Angelehnt an Techniken der Surrealisten

Stefan Scheer: "Also es ist tatsächlich so, dass an einigen Stellen so ein bisschen automatisch, also 'écriture automatique' fast angewendet wurde, weil wir Texte genommen haben und die mit Markov Generatoren bearbeitet haben. Das ist so eine Methode des 'predictive writings', das zum Beispiel bei T9, wie man es aus dem Handy kennt, zur Anwendung kommt: Wo ein Algorithmus vorhersagt, was das nächstes Wort sein müsste.

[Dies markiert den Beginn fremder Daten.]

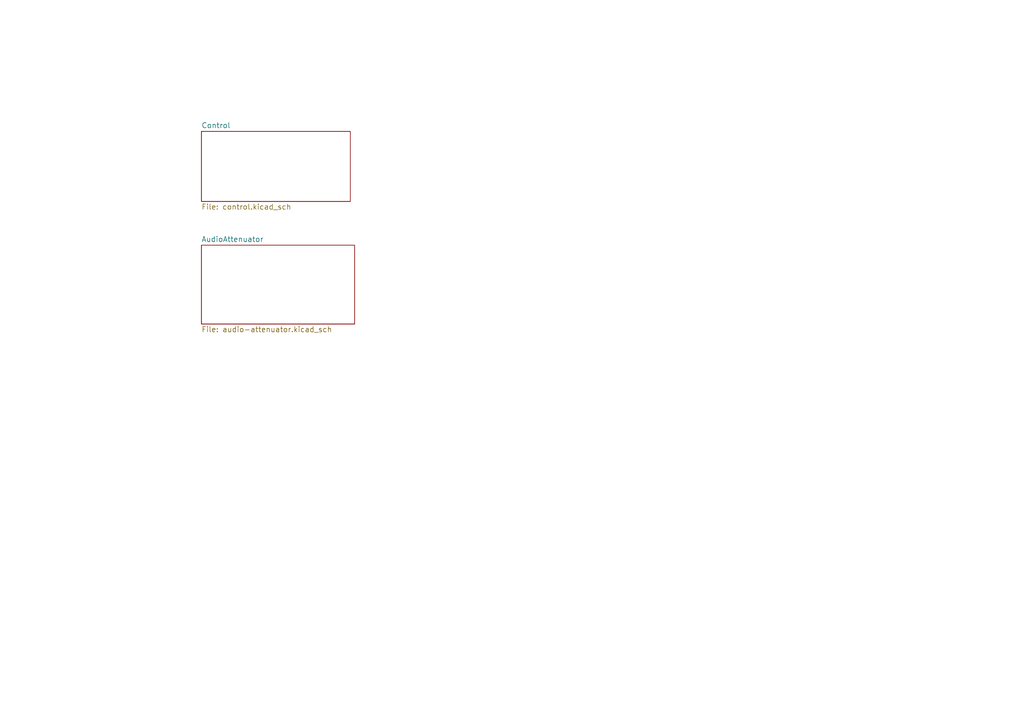
<source format=kicad_sch>
(kicad_sch
	(version 20231120)
	(generator "eeschema")
	(generator_version "8.0")
	(uuid "97ae7532-5aa3-4e53-82e6-d486cce65bde")
	(paper "A4")
	(title_block
		(title "RelaiXedPassive")
		(date "2016-08-27")
		(rev "1.0")
		(company "Jos van Eijndhoven")
		(comment 1 "Copyright 2016")
		(comment 2 "Permission for free use for personal/DIY application only")
	)
	(lib_symbols)
	(sheet
		(at 58.42 38.1)
		(size 43.18 20.32)
		(fields_autoplaced yes)
		(stroke
			(width 0)
			(type solid)
		)
		(fill
			(color 0 0 0 0.0000)
		)
		(uuid "00000000-0000-0000-0000-00004f666988")
		(property "Sheetname" "Control"
			(at 58.42 37.2614 0)
			(effects
				(font
					(size 1.524 1.524)
				)
				(justify left bottom)
			)
		)
		(property "Sheetfile" "control.kicad_sch"
			(at 58.42 59.1062 0)
			(effects
				(font
					(size 1.524 1.524)
				)
				(justify left top)
			)
		)
		(instances
			(project "relaixedPassive"
				(path "/97ae7532-5aa3-4e53-82e6-d486cce65bde"
					(page "2")
				)
			)
		)
	)
	(sheet
		(at 58.42 71.12)
		(size 44.45 22.86)
		(fields_autoplaced yes)
		(stroke
			(width 0)
			(type solid)
		)
		(fill
			(color 0 0 0 0.0000)
		)
		(uuid "00000000-0000-0000-0000-00004f6669d2")
		(property "Sheetname" "AudioAttenuator"
			(at 58.42 70.2814 0)
			(effects
				(font
					(size 1.524 1.524)
				)
				(justify left bottom)
			)
		)
		(property "Sheetfile" "audio-attenuator.kicad_sch"
			(at 58.42 94.6662 0)
			(effects
				(font
					(size 1.524 1.524)
				)
				(justify left top)
			)
		)
		(instances
			(project "relaixedPassive"
				(path "/97ae7532-5aa3-4e53-82e6-d486cce65bde"
					(page "3")
				)
			)
		)
	)
	(sheet_instances
		(path "/"
			(page "1")
		)
	)
)

</source>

Und den kann man speisen mit Texten und der wirft dann seltsame, völlig sinnlose Texte aus, die man aber wiederum redigieren kann um daraus wieder neue Texte zu erschaffen. Also das sind schon eigentlich Techniken der Surrealisten, aber angewendet mit Algorithmen der Neuzeit."
Spieldesigner Scheer erwähnt Borges als literarischen Einfluss und ordnet das Ergebnis ihres Experiments in der Nähe des magischen Realismus ein.
"Wiederkehrende Träume repräsentieren den Algorithmus unserer Abenteuerreisen. Zu deinem Entsetzen hat sich ganz in der Nähe ein tragischer Flugzeugabsturz ereignet." (aus dem Spiel-Skript)

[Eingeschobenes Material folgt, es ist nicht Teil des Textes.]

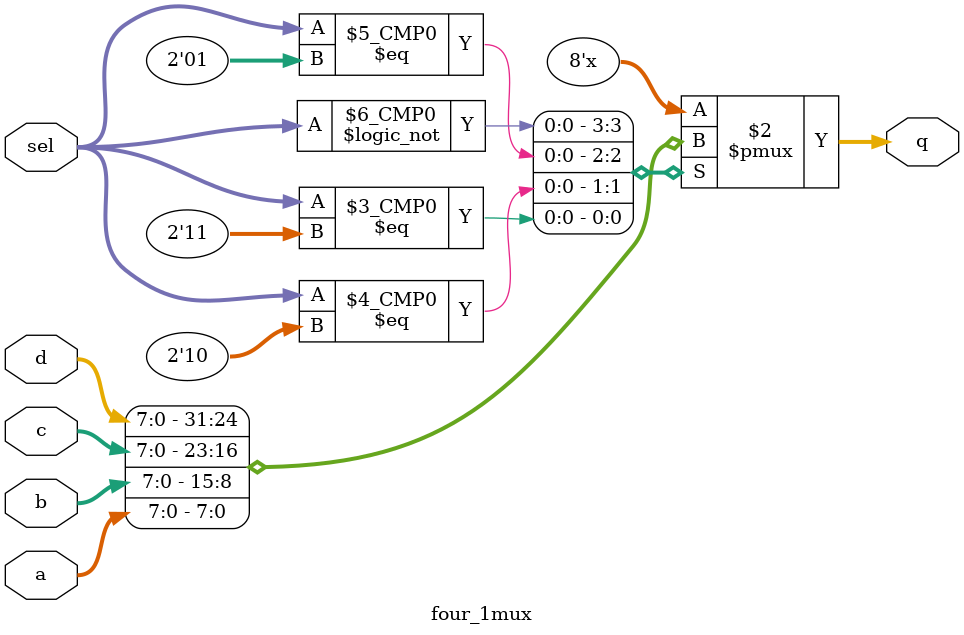
<source format=v>
module top_module ( 
    input clk, 
    input [7:0] d, 
    input [1:0] sel, 
    output [7:0] q 
);
    wire [7:0]w0,w1,w2;          //we must assign bit range to the wire otherwise it could be error
    my_dff8 dff1(clk,d,w0);
    my_dff8 dff2(clk,w0,w1);
    my_dff8 dff3(clk,w1,w2);
    four_1mux dff4(w2,w1,w0,d,sel,q);
endmodule
            
             module four_1mux(
                 input [7:0]a,
                 input [7:0]b,
                 input [7:0]c,
                 input [7:0]d,
                 input [1:0]sel,
                 output reg [7:0]q 
             );
                /* wire [7:0]w0,w1,w2;
                 assign w2 = a;
                 assign w1 = b;
                 assign w0 = c;*/
                 
                always @(*)begin
                     case(sel)
                         2'b00: q = d;
                         2'b01: q = c;
                         2'b10: q = b;
                         2'b11: q = a;
                     endcase
                 end
endmodule

</source>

Eher keine Herausforderung für echte Gamer

Das "gameplay" selbst, also das, was Spielende tun müssen, bewegt sich zwischen leichtem Geschicklichkeitsspiel, Puzzle und Memory. Dabei ist der Schwierigkeitsgrad so überschaubar, das alle, die mit einem Touchscreen umgehen können, das Finale der Geschichte erleben sollten. Für echte Gamer dürfte das etwas schlicht sein, und kleine Designfehler dürften sie ärgern. Aber ist "Rempire" überhaupt für Gamer gedacht?
Stefan Scheer: "Also ich glaube, wer sich für digitale Medien erwärmen kann und an Kultur interessiert ist und an kreativen Prozessen, der kann sich auch für diese App interessieren. Und wir gehen einfach davon aus, dass beim Publikum des Schauspielhauses Bochum oder aller anderen Theater in Deutschland, genug Leute sind die sich für sowas interessieren und unabhängig davon natürlich alle Gamer, die interessiert an verrückten, seltsamen, surrealen Adventures sind."

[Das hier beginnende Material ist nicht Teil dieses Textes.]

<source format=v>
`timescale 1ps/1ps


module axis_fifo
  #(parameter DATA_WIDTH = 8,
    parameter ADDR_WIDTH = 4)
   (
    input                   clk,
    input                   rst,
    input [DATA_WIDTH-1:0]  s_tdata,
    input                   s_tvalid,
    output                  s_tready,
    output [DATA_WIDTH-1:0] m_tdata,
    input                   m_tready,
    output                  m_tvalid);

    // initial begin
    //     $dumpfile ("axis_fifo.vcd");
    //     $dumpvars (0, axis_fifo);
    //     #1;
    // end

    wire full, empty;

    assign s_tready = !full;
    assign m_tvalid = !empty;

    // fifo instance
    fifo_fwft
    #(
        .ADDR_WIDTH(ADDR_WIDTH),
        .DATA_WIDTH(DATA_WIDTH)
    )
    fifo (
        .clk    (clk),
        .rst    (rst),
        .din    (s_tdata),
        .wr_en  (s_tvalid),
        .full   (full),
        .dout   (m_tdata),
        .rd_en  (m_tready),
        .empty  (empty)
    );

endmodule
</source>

Eine Brücke zwischen zwei Welten

"Rempire" soll demnach eine Brücke schlagen zwischen zwei Welten, die zwar seit Jahren diskursiv zusammengesperrt werden, die in der Realität aber wenig miteinander zu tun haben: Obwohl Games seit Jahren aus allen Richtungen als "Kulturgut" besungen werden, wird das der Realität nicht gerecht. Während nämlich traditionelle Kulturinstitutionen eine zutiefst kulturelle Denke zeigen, ist die Computerspielbranche, egal ob Riesenkonzern oder Indie-Truppe, meist an Produktionen interessiert, die Spaß machen.
Grundlage für diesen Spaß ist, unsere neuronalen und psychologischen Mechanismen so perfekt zu manipulieren, dass unser Belohnungszentrum fast durchgehend Dopamin ausschüttet. Das unterscheidet sich prinzipiell von Theateraufführungen, die, auch wenn sie keinen Spaß machen, große Kunst sein können. Und Kunst ist auch "Rempire": Es reiht sich ein in die durchaus vorhandene, aber in der Breite kaum wahrgenommene Tradition von Spielen, in denen Kreativität und künstlerische Visionen im Vordergrund stehen.
"Du erinnerst Dich an diesen Ort und weißt: Es ist nun Zeit zu erwachen." (aus dem Spiel-Skript)

Rempire
Spiel-App, die für das Schauspielhaus Bochum entwickelt wurde. Die Spielzeit beträgt – je nach persönlichem Rythmus − etwa eine Stunde. Für 2,29 Euro ist sie in den AppStores für iOS und Android als Download zu kaufen.